How to take the perfect photo for your online dating profile

Online dating
Photo by Vectorfusionart/Shutterstock.com

The rise of online dating has opened up a new world of opportunity for singles, but it has also introduced a whole new set of questions. What is the best way to represent yourself? How personal should you get on your profile? And most importantly of all, what photo should you use?

According to research from online dating sites, your photos are the most important part of your profile. On the popular dating site eHarmony, people with photos are nine times as likely to receive messages, and people with four or more photos receive the most messages. Your photo communicates valuable information—not just about what you look like, but about your personality and what you’re interested in. It’s key, then, to have a photo that will represent you well and accurately. While there is no one-size-fits-all advice for profile photos (after all, everyone is attracted to different things), there are some general guidelines that can help you make a good impression. Here are some of the best tips we dug up.

Use a wide, mid-range photo

Wide photos tend to get the most attention, according to eHarmony’s statistics. While this might not seem logical at first, take a look at your Facebook and check out the landscape photos of yourself. Odds are, in a landscape photo, you’re engaged in an activity or you’re in an interesting place—after all, there must be a reason that the photographer chose to go with the wide angle. Photos that show you being engaged with your surroundings show viewers more of your personality. Close-up, cropped pictures are awkward and give the impression that you’ve just cut yourself out of a bigger picture. Remember, people on dating sites go into your profile knowing nothing about you, so it’s a good idea to give them as much context as you can, as quickly as possible.

Use a high-quality, well-lit photo (preferably taken by someone else)

Selfies actually don’t fare too badly on online dating sites, but if you have a DSLR and a friend with a good eye, this might be the time to enlist their help. As stated previously, close-ups that don’t show anything but your face don’t tend to do as well as dynamic, full-body photos, and to get one of those, you probably need a friend’s help. Lighting is also key—just think of how much better you look in natural light than under fluorescent tubes—so, if possible, get outside and take advantage of the sun. And of course, make sure your photo is at a quality fit for internet (at least 72 pixels per inch). Grainy, pixelated images equal online dating doom.

Don’t touch it up too much 

While some light filtering and touching up can make your photo pop, too much editing detracts from the feeling of authenticity.

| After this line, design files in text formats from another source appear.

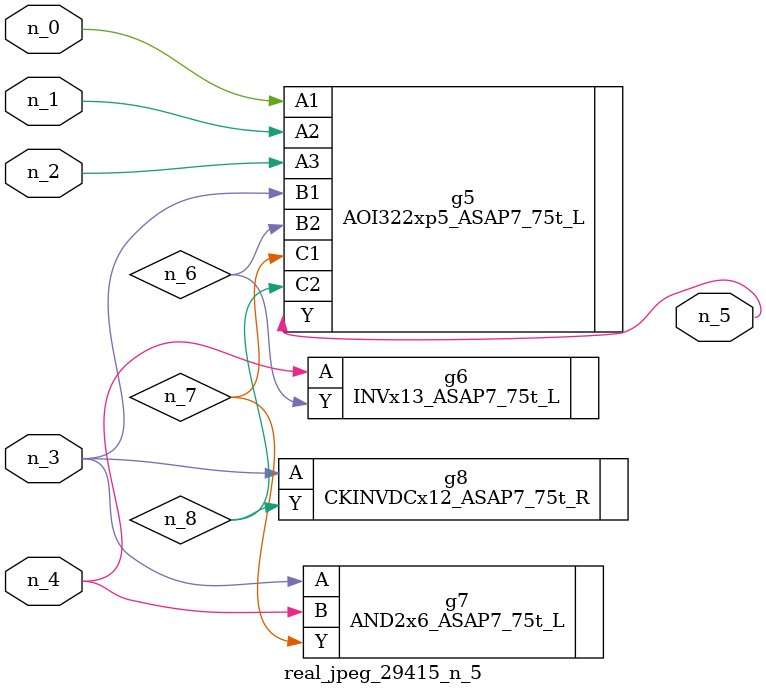
<source format=v>
module real_jpeg_29415_n_5 (n_4, n_0, n_1, n_2, n_3, n_5);

input n_4;
input n_0;
input n_1;
input n_2;
input n_3;

output n_5;

wire n_8;
wire n_6;
wire n_7;

AOI322xp5_ASAP7_75t_L g5 ( 
.A1(n_0),
.A2(n_1),
.A3(n_2),
.B1(n_3),
.B2(n_6),
.C1(n_7),
.C2(n_8),
.Y(n_5)
);

AND2x6_ASAP7_75t_L g7 ( 
.A(n_3),
.B(n_4),
.Y(n_7)
);

CKINVDCx12_ASAP7_75t_R g8 ( 
.A(n_3),
.Y(n_8)
);

INVx13_ASAP7_75t_L g6 ( 
.A(n_4),
.Y(n_6)
);


endmodule
</source>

According to Smithsonian Magazine, when men saw touched up photographs of women, they deemed them “less trustworthy,” possibly because of the suspicion that they were being “catfished” (that is, lured in with a fake photo). Of course the most important reason to avoid too much Photoshop is that it misrepresents you. After all, the goal of online dating is to get offline, and it’s best to create an honest representation of yourself before you meet in real life. So make sure you’re getting interest from people who are interested in you as you are. Those are the people you will be happiest dating, guaranteed.

Smile—if you feel like it

A dating profile is a place to show different facets of yourself. If you’re a friendly, happy person, a smile will go a long way. If you’re feeling more mysterious, then using a photo where you’re not smiling or looking away isn’t such a bad idea. It’s probably best to have an expression of some sort (the blank stare isn’t a good look for most of us), but it’s up to you to decide what sort of attitude you feel like putting out there.

Look to the right 

We believe firmly in representing yourself accurately, but that doesn’t mean you shouldn’t try to look like your best self in your photo. And, according to research, looking your best often means looking to the right—that is, showing the left side of your face. According to a study in Experimental Brain Research, the left side of your face exhibits more emotion, which makes it more pleasant to viewers. Of course, many people may have their own preferences about which side is their best, and that’s ok. But when in doubt, angle to the right.